Create and circulate the cybersecurity policy and strategy
Most organizations should follow a broad cybersecurity policy that discusses measures to keep the network safe from cybercriminals. The top officials ensure adequate training is provided for staff and customers so that the staff members can stay updated with best practices regarding cyber security. Further, these organizations create tailored plans to protect the data from cyber theft.
Involve business leaders at all levels in cybercrime response
Implementing and executing a robust Incident Response Plan (IRP) ensures that the C-level executives of a business firm are more often ready to respond quickly when an incident occurs, regardless of the seriousness involved with a particular incident. These leaders can easily articulate how the organization will respond to cybersecurity incidents. Getting the mid-tier management involved in the process ensures that cybersecurity policies and strategies get to every employee in a large enterprise at a faster pace.
Regularly reviewing and updating the plan
Due to the dynamic nature of cyber threats, it is necessary to review and update the cybersecurity plan to ensure its continued efficiency. Further, it includes best practices like keeping up with the most recent threats, conducting regular risk assessments, and testing systems and policies. Later, Practus believes in hassle-free solutions by ensuring the plan is updated!
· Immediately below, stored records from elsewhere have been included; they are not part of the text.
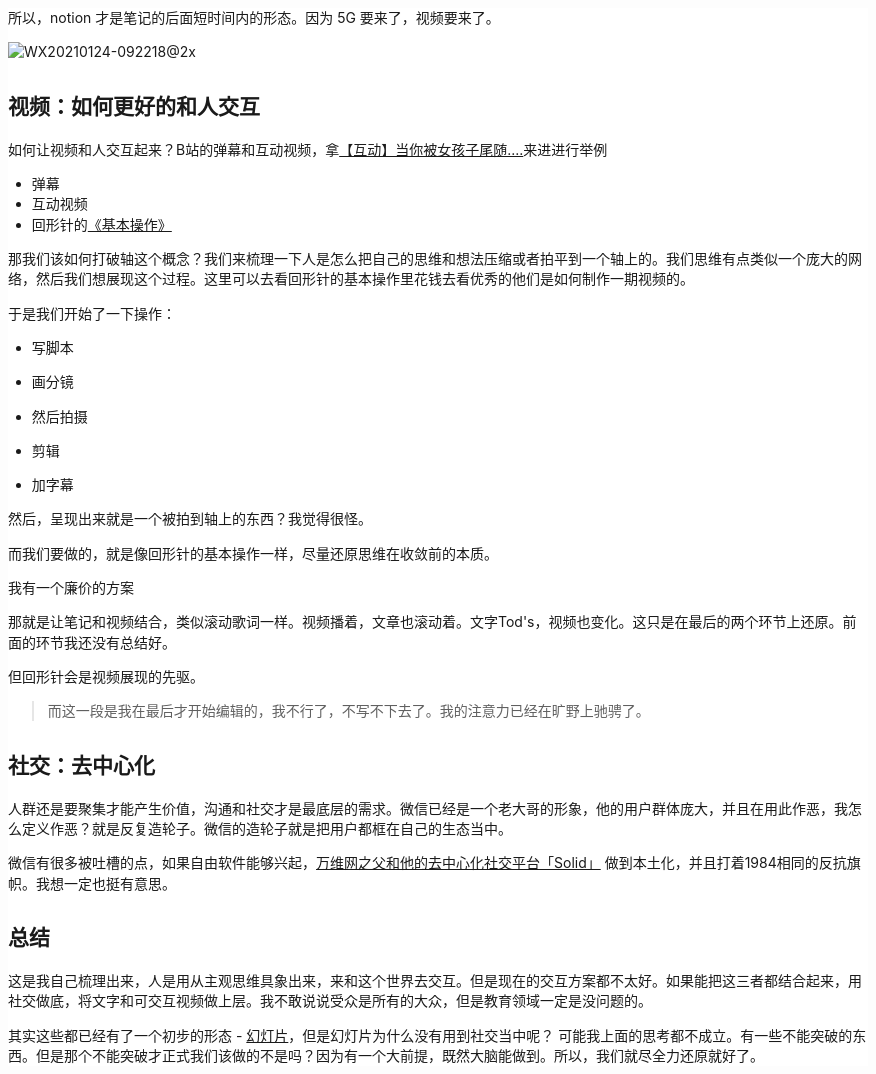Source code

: 

所以，notion 才是笔记的后面短时间内的形态。因为 5G 要来了，视频要来了。

![WX20210124-092218@2x](https://tva1.sinaimg.cn/large/008eGmZEly1gmyiwc6s16j31bu0u0npe.jpg)



## 视频：如何更好的和人交互



如何让视频和人交互起来？B站的弹幕和互动视频，拿[【互动】当你被女孩子尾随....](https://b23.tv/UbJyaM)来进进行举例

- 弹幕
- 互动视频
- 回形针的[《基本操作》](https://jibencaozuo.com/)

那我们该如何打破轴这个概念？我们来梳理一下人是怎么把自己的思维和想法压缩或者拍平到一个轴上的。我们思维有点类似一个庞大的网络，然后我们想展现这个过程。这里可以去看回形针的基本操作里花钱去看优秀的他们是如何制作一期视频的。

于是我们开始了一下操作：

- 写脚本

- 画分镜
- 然后拍摄
- 剪辑
- 加字幕

然后，呈现出来就是一个被拍到轴上的东西？我觉得很怪。

而我们要做的，就是像回形针的基本操作一样，尽量还原思维在收敛前的本质。

我有一个廉价的方案

那就是让笔记和视频结合，类似滚动歌词一样。视频播着，文章也滚动着。文字Tod's，视频也变化。这只是在最后的两个环节上还原。前面的环节我还没有总结好。

但回形针会是视频展现的先驱。

> 而这一段是我在最后才开始编辑的，我不行了，不写不下去了。我的注意力已经在旷野上驰骋了。



## 社交：去中心化

人群还是要聚集才能产生价值，沟通和社交才是最底层的需求。微信已经是一个老大哥的形象，他的用户群体庞大，并且在用此作恶，我怎么定义作恶？就是反复造轮子。微信的造轮子就是把用户都框在自己的生态当中。

微信有很多被吐槽的点，如果自由软件能够兴起，[万维网之父和他的去中心化社交平台「Solid」](https://zhuanlan.zhihu.com/p/345771985?utm_source=wechat_session&utm_medium=social&utm_oi=61958598426624) 做到本土化，并且打着1984相同的反抗旗帜。我想一定也挺有意思。



## 总结

这是我自己梳理出来，人是用从主观思维具象出来，来和这个世界去交互。但是现在的交互方案都不太好。如果能把这三者都结合起来，用社交做底，将文字和可交互视频做上层。我不敢说说受众是所有的大众，但是教育领域一定是没问题的。

其实这些都已经有了一个初步的形态 - [幻灯片](https://zh.wikipedia.org/wiki/%E5%B9%BB%E7%87%88%E6%A9%9F#%E5%B9%BB%E7%81%AF%E7%89%87)，但是幻灯片为什么没有用到社交当中呢？ 可能我上面的思考都不成立。有一些不能突破的东西。但是那个不能突破才正式我们该做的不是吗？因为有一个大前提，既然大脑能做到。所以，我们就尽全力还原就好了。
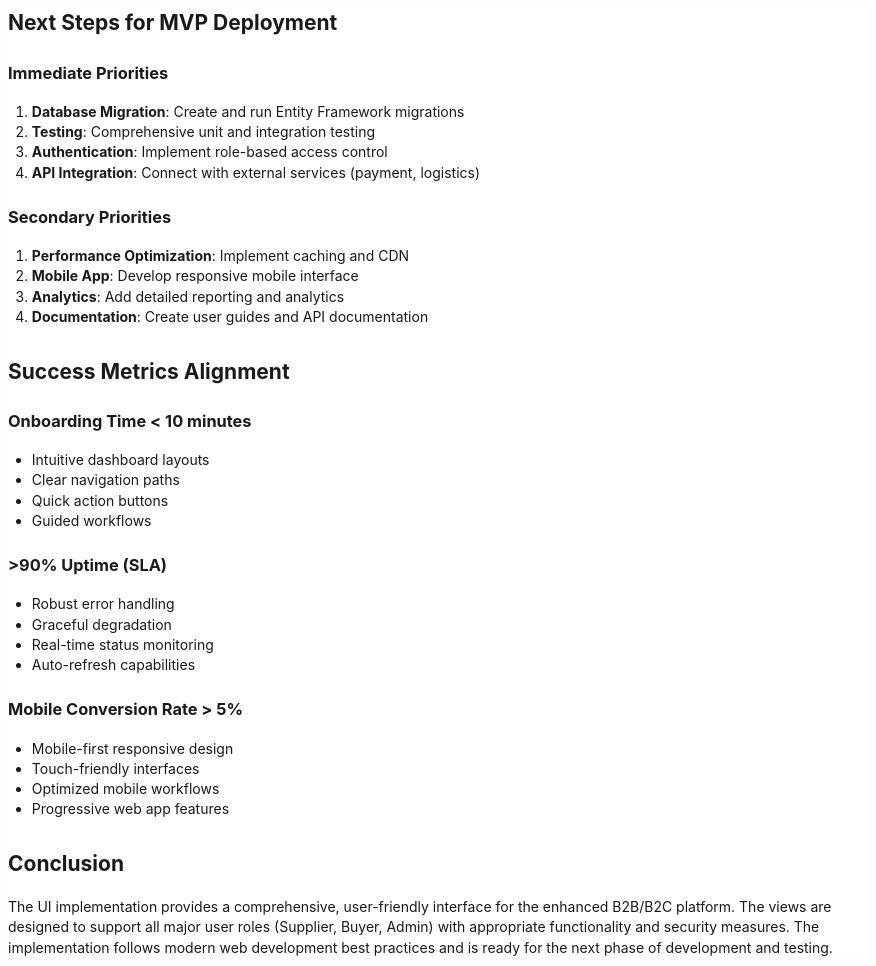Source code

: ## Next Steps for MVP Deployment

### **Immediate Priorities**
1. **Database Migration**: Create and run Entity Framework migrations
2. **Testing**: Comprehensive unit and integration testing
3. **Authentication**: Implement role-based access control
4. **API Integration**: Connect with external services (payment, logistics)

### **Secondary Priorities**
1. **Performance Optimization**: Implement caching and CDN
2. **Mobile App**: Develop responsive mobile interface
3. **Analytics**: Add detailed reporting and analytics
4. **Documentation**: Create user guides and API documentation

## Success Metrics Alignment

### **Onboarding Time < 10 minutes**
- Intuitive dashboard layouts
- Clear navigation paths
- Quick action buttons
- Guided workflows

### **>90% Uptime (SLA)**
- Robust error handling
- Graceful degradation
- Real-time status monitoring
- Auto-refresh capabilities

### **Mobile Conversion Rate > 5%**
- Mobile-first responsive design
- Touch-friendly interfaces
- Optimized mobile workflows
- Progressive web app features

## Conclusion

The UI implementation provides a comprehensive, user-friendly interface for the enhanced B2B/B2C platform. The views are designed to support all major user roles (Supplier, Buyer, Admin) with appropriate functionality and security measures. The implementation follows modern web development best practices and is ready for the next phase of development and testing. 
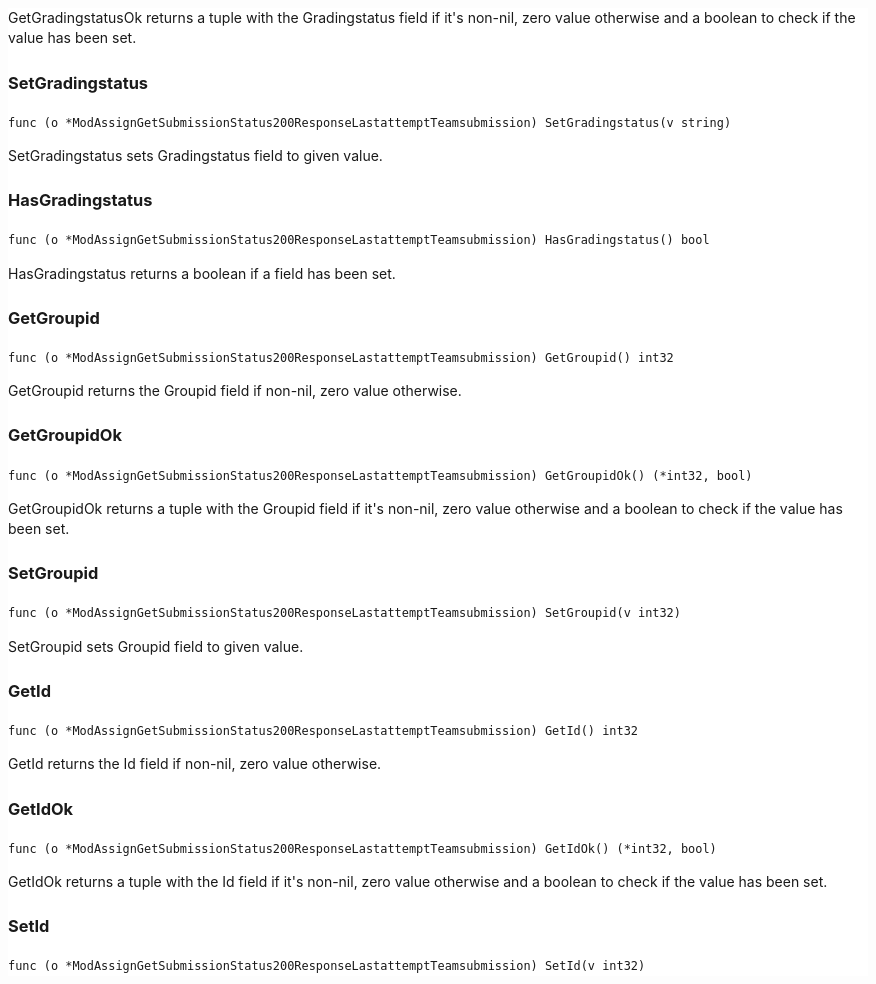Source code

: GetGradingstatusOk returns a tuple with the Gradingstatus field if it's non-nil, zero value otherwise
and a boolean to check if the value has been set.

### SetGradingstatus

`func (o *ModAssignGetSubmissionStatus200ResponseLastattemptTeamsubmission) SetGradingstatus(v string)`

SetGradingstatus sets Gradingstatus field to given value.

### HasGradingstatus

`func (o *ModAssignGetSubmissionStatus200ResponseLastattemptTeamsubmission) HasGradingstatus() bool`

HasGradingstatus returns a boolean if a field has been set.

### GetGroupid

`func (o *ModAssignGetSubmissionStatus200ResponseLastattemptTeamsubmission) GetGroupid() int32`

GetGroupid returns the Groupid field if non-nil, zero value otherwise.

### GetGroupidOk

`func (o *ModAssignGetSubmissionStatus200ResponseLastattemptTeamsubmission) GetGroupidOk() (*int32, bool)`

GetGroupidOk returns a tuple with the Groupid field if it's non-nil, zero value otherwise
and a boolean to check if the value has been set.

### SetGroupid

`func (o *ModAssignGetSubmissionStatus200ResponseLastattemptTeamsubmission) SetGroupid(v int32)`

SetGroupid sets Groupid field to given value.


### GetId

`func (o *ModAssignGetSubmissionStatus200ResponseLastattemptTeamsubmission) GetId() int32`

GetId returns the Id field if non-nil, zero value otherwise.

### GetIdOk

`func (o *ModAssignGetSubmissionStatus200ResponseLastattemptTeamsubmission) GetIdOk() (*int32, bool)`

GetIdOk returns a tuple with the Id field if it's non-nil, zero value otherwise
and a boolean to check if the value has been set.

### SetId

`func (o *ModAssignGetSubmissionStatus200ResponseLastattemptTeamsubmission) SetId(v int32)`
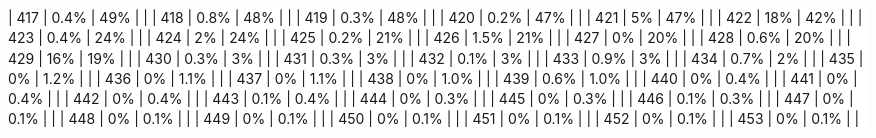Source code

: | 417 | 0.4% | 49% |  |
| 418 | 0.8% | 48% |  |
| 419 | 0.3% | 48% |  |
| 420 | 0.2% | 47% |  |
| 421 | 5% | 47% |  |
| 422 | 18% | 42% |  |
| 423 | 0.4% | 24% |  |
| 424 | 2% | 24% |  |
| 425 | 0.2% | 21% |  |
| 426 | 1.5% | 21% |  |
| 427 | 0% | 20% |  |
| 428 | 0.6% | 20% |  |
| 429 | 16% | 19% |  |
| 430 | 0.3% | 3% |  |
| 431 | 0.3% | 3% |  |
| 432 | 0.1% | 3% |  |
| 433 | 0.9% | 3% |  |
| 434 | 0.7% | 2% |  |
| 435 | 0% | 1.2% |  |
| 436 | 0% | 1.1% |  |
| 437 | 0% | 1.1% |  |
| 438 | 0% | 1.0% |  |
| 439 | 0.6% | 1.0% |  |
| 440 | 0% | 0.4% |  |
| 441 | 0% | 0.4% |  |
| 442 | 0% | 0.4% |  |
| 443 | 0.1% | 0.4% |  |
| 444 | 0% | 0.3% |  |
| 445 | 0% | 0.3% |  |
| 446 | 0.1% | 0.3% |  |
| 447 | 0% | 0.1% |  |
| 448 | 0% | 0.1% |  |
| 449 | 0% | 0.1% |  |
| 450 | 0% | 0.1% |  |
| 451 | 0% | 0.1% |  |
| 452 | 0% | 0.1% |  |
| 453 | 0% | 0.1% |  |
Our team remains in touch with the companies to know what’s going on and how to update the plan by analyzing the results and trends.
Maintaining legal conformity
For example, the Health Insurance Portability and Accountability Act (HIPAA) and the Payment Card Industry Data Security Standard (PCI DSS) are two examples of industry-specific laws and regulations that may apply to a company. The company’s upper management needs to ensure that it follows specific laws and regulations to reduce its cyber-attack vulnerability. With proper consultation from industry experts, businesses can find out the loopholes and how to maintain the legal rules without any issues.
Mapping out Cybersecurity budgets is the key
For all of the above to function seamlessly in a crisis, the critical element yet again boils down to how much an enterprise spends on cyber protection. A deeper understanding of the risk and the return on investment is the need of the hour and CISOs of the future need to be both data-driven and forceful while presenting their case to the rest of the C-suite. Two key factors in determining budgets would be the cost of technology and talent – the latter being mission critical as they’re the ones that roll out cybersecurity initiatives and close the gaps identified by the risk management processes.
The WEF report found that 91% of survey respondents were expecting a far-reaching and catastrophic cyber event is likely over the next two years, with specific concerns being around critical infrastructure sectors such as energy, public transport and manufacturing. In fact, US cybersecurity rating firm SecurityScorecard recently reported that 48% of all manufacturing companies surveyed were at a significant risk of a cyber breach. “Vulnerabilities within the critical manufacturing sector haven’t gone unnoticed by cybercriminals either,” says Aleksandr Yampolskiy, SecurityScorecard’s CEO.
In conclusion, the Boardrooms must recognize that potential targets for cybercrime are increasing by the day with targets no more limited to government or Fortune-500 companies but any business that handles consumer data, however small. It is more about cyber resilience than cybersecurity as there is no such thing as a hundred percent guarantee of safety in cyberspace. While employees, managers, the C-suite and the Boardrooms need to up their respective ante about cybersecurity, there is an equal need for consumers to enhance their understanding of data loss and its impact on their personal lives.